Entries from a dataset
═══

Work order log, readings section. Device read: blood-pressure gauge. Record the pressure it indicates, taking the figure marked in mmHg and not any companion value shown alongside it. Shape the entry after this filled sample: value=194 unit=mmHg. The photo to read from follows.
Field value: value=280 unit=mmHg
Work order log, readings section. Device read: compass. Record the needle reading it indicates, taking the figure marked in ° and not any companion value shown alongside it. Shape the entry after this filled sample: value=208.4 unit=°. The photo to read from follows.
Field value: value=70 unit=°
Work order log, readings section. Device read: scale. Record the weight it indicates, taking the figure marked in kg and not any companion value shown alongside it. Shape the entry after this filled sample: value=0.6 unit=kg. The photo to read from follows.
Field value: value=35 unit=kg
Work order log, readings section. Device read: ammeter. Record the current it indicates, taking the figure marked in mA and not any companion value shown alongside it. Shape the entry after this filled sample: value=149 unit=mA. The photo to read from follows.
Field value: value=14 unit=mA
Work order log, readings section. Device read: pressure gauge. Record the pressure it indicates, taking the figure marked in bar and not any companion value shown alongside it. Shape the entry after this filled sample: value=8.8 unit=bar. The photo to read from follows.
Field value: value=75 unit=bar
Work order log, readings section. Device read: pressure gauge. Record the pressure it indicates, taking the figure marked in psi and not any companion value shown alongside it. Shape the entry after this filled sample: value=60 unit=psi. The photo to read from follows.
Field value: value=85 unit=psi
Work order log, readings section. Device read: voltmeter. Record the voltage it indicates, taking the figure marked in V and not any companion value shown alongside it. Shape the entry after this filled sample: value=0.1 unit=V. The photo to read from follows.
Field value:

═══

Your objective - Gather every line of the listing above that contains the word "Field".

Answer box -
Field value: value=280 unit=mmHg
Field value: value=70 unit=°
Field value: value=35 unit=kg
Field value: value=14 unit=mA
Field value: value=75 unit=bar
Field value: value=85 unit=psi
Field value:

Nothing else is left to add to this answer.